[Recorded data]
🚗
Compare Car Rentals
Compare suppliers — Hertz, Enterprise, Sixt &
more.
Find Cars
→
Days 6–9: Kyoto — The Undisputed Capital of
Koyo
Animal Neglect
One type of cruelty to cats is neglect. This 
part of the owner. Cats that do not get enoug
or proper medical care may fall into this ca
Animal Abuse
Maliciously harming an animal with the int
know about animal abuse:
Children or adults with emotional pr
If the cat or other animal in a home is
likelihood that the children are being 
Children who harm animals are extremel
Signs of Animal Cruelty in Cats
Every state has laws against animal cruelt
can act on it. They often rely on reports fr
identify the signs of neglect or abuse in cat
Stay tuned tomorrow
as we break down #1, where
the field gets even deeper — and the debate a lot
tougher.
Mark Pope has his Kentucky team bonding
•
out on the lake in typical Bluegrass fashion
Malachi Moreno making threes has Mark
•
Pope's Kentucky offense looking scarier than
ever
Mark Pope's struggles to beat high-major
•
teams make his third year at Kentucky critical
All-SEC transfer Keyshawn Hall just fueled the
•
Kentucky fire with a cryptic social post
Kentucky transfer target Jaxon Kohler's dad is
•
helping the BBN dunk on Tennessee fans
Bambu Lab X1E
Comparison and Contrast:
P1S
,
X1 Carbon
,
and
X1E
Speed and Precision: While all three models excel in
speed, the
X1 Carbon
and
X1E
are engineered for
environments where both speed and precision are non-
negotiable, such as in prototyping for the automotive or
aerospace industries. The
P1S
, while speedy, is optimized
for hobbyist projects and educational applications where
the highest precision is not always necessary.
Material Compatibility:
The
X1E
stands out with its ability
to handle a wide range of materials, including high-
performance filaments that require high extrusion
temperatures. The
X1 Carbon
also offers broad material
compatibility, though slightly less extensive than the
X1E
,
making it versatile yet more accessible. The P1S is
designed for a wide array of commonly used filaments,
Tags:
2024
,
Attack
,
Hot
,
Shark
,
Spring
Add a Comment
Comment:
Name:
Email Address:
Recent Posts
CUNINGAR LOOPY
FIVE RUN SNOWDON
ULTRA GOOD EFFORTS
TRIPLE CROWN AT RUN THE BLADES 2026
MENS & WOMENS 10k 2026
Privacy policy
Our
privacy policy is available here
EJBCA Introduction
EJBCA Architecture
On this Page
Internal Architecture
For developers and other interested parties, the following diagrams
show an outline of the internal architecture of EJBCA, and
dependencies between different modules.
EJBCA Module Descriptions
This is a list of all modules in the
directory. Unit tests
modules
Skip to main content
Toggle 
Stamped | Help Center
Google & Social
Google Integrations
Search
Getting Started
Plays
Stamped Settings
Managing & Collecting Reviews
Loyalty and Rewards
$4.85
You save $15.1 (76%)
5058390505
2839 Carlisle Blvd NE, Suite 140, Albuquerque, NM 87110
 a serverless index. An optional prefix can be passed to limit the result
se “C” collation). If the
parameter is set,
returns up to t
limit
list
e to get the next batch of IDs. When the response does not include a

_DESCRIPTION OF THE TASK_
Retype every line of the listing above, word for word, with the same line breaks.

_ANSWER SECTION_
🚗
Compare Car Rentals
Compare suppliers — Hertz, Enterprise, Sixt &
more.
Find Cars
→
Days 6–9: Kyoto — The Undisputed Capital of
Koyo
Animal Neglect
One type of cruelty to cats is neglect. This 
part of the owner. Cats that do not get enoug
or proper medical care may fall into this ca
Animal Abuse
Maliciously harming an animal with the int
know about animal abuse:
Children or adults with emotional pr
If the cat or other animal in a home is
likelihood that the children are being 
Children who harm animals are extremel
Signs of Animal Cruelty in Cats
Every state has laws against animal cruelt
can act on it. They often rely on reports fr
identify the signs of neglect or abuse in cat
Stay tuned tomorrow
as we break down #1, where
the field gets even deeper — and the debate a lot
tougher.
Mark Pope has his Kentucky team bonding
•
out on the lake in typical Bluegrass fashion
Malachi Moreno making threes has Mark
•
Pope's Kentucky offense looking scarier than
ever
Mark Pope's struggles to beat high-major
•
teams make his third year at Kentucky critical
All-SEC transfer Keyshawn Hall just fueled the
•
Kentucky fire with a cryptic social post
Kentucky transfer target Jaxon Kohler's dad is
•
helping the BBN dunk on Tennessee fans
Bambu Lab X1E
Comparison and Contrast:
P1S
,
X1 Carbon
,
and
X1E
Speed and Precision: While all three models excel in
speed, the
X1 Carbon
and
X1E
are engineered for
environments where both speed and precision are non-
negotiable, such as in prototyping for the automotive or
aerospace industries. The
P1S
, while speedy, is optimized
for hobbyist projects and educational applications where
the highest precision is not always necessary.
Material Compatibility:
The
X1E
stands out with its ability
to handle a wide range of materials, including high-
performance filaments that require high extrusion
temperatures. The
X1 Carbon
also offers broad material
compatibility, though slightly less extensive than the
X1E
,
making it versatile yet more accessible. The P1S is
designed for a wide array of commonly used filaments,
Tags:
2024
,
Attack
,
Hot
,
Shark
,
Spring
Add a Comment
Comment:
Name:
Email Address:
Recent Posts
CUNINGAR LOOPY
FIVE RUN SNOWDON
ULTRA GOOD EFFORTS
TRIPLE CROWN AT RUN THE BLADES 2026
MENS & WOMENS 10k 2026
Privacy policy
Our
privacy policy is available here
EJBCA Introduction
EJBCA Architecture
On this Page
Internal Architecture
For developers and other interested parties, the following diagrams
show an outline of the internal architecture of EJBCA, and
dependencies between different modules.
EJBCA Module Descriptions
This is a list of all modules in the
directory. Unit tests
modules
Skip to main content
Toggle 
Stamped | Help Center
Google & Social
Google Integrations
Search
Getting Started
Plays
Stamped Settings
Managing & Collecting Reviews
Loyalty and Rewards
$4.85
You save $15.1 (76%)
5058390505
2839 Carlisle Blvd NE, Suite 140, Albuquerque, NM 87110
 a serverless index. An optional prefix can be passed to limit the result
se “C” collation). If the
parameter is set,
returns up to t
limit
list
e to get the next batch of IDs. When the response does not include a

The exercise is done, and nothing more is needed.